PASSAGE PROVIDED:

The latest heir to the British throne is finally here! Sadly, Prince William and Duchess Catherine declined our request to be the first site with close-up photos of their bouncing baby boy, so here’s a generic baby wearing a crown instead.
Sadly, if some party-poopers have their way, the newborn King might never get a chance to reign. Arguments that the monarchy should be abolished continue to pop up, and don’t show signs of going away. Well, in order to stop those dastardly Republicans and their Cromwell wannabes, here are 10 reasons God should save the Queen, instead of letting her get pushed out of a helicopter into an erupting volcano (we assume that’s how they’d abolish the Monarchy if it came to that).
10. Tourism Revenue
Attractions related to the monarchy bring in roughly 500 million pounds a year from overseas tourists, which we’re told converts into “a lot of sweet, sweet skrilla.” To be fair, many of these attractions are physical buildings that presumably wouldn’t spontaneously combust if the monarchy was abolished, but the continuity of the Royal Family helps keep them relevant.
Two significant tourism attractions that weren’t made of brick and mortar were Prince William and Kate Middleton’s Royal Wedding, and the Queen’s Diamond Jubilee. The former brought in an estimated 620 million pounds, while the latter was believed to have injected 10 billion pounds into the British economy. Think of all the tea, crumpets and other hackneyed British stereotypes that could buy! The Jubilee was a massive success for British tourism — the country could have announced the Year of Free Chocolate and Sexual Favors and brought in less coin. More weddings and anniversary celebrations will come in time, which means more big bucks are on the horizon.

QUESTIONS TO ANSWER:
**A)** In the monarchy article, how much money is the Royal Wedding of Prince William and Kate Middleton estimated to have brought in?
**B)** From the monarchy article, reproduce the stretch from "The latest heir" through "came to that).".
The listing that comes next has nothing to do with the monarchy article.

GIVEN MATERIAL:

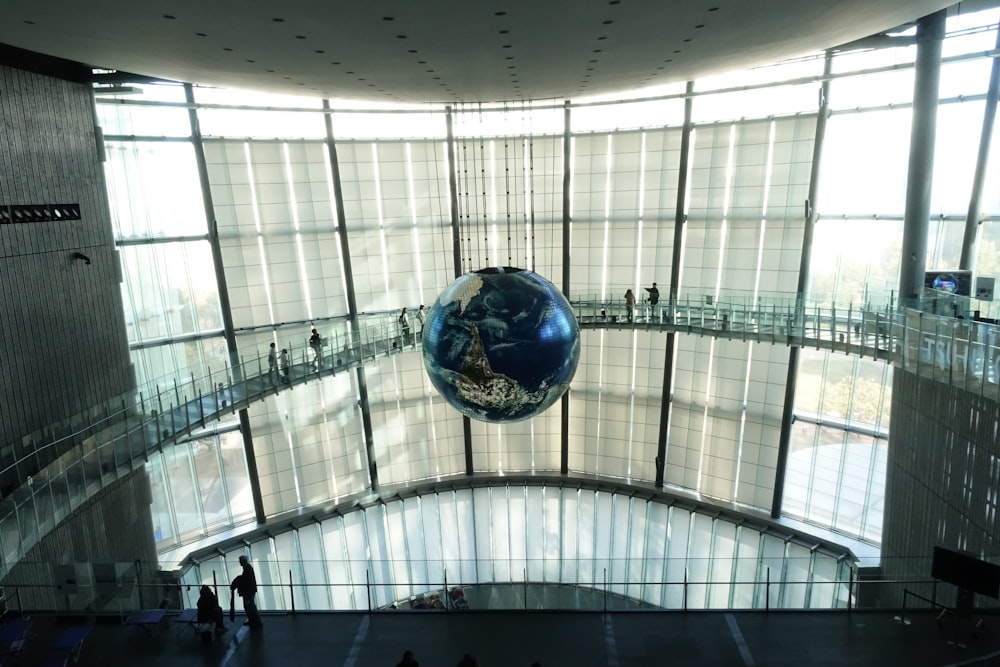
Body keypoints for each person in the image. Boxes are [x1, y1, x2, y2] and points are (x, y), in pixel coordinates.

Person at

WRITTEN RESPONSES:
**A)** An estimated 620 million pounds.

**B)**
The latest heir to the British throne is finally here! Sadly, Prince William and Duchess Catherine declined our request to be the first site with close-up photos of their bouncing baby boy, so here’s a generic baby wearing a crown instead.
Sadly, if some party-poopers have their way, the newborn King might never get a chance to reign. Arguments that the monarchy should be abolished continue to pop up, and don’t show signs of going away. Well, in order to stop those dastardly Republicans and their Cromwell wannabes, here are 10 reasons God should save the Queen, instead of letting her get pushed out of a helicopter into an erupting volcano (we assume that’s how they’d abolish the Monarchy if it came to that).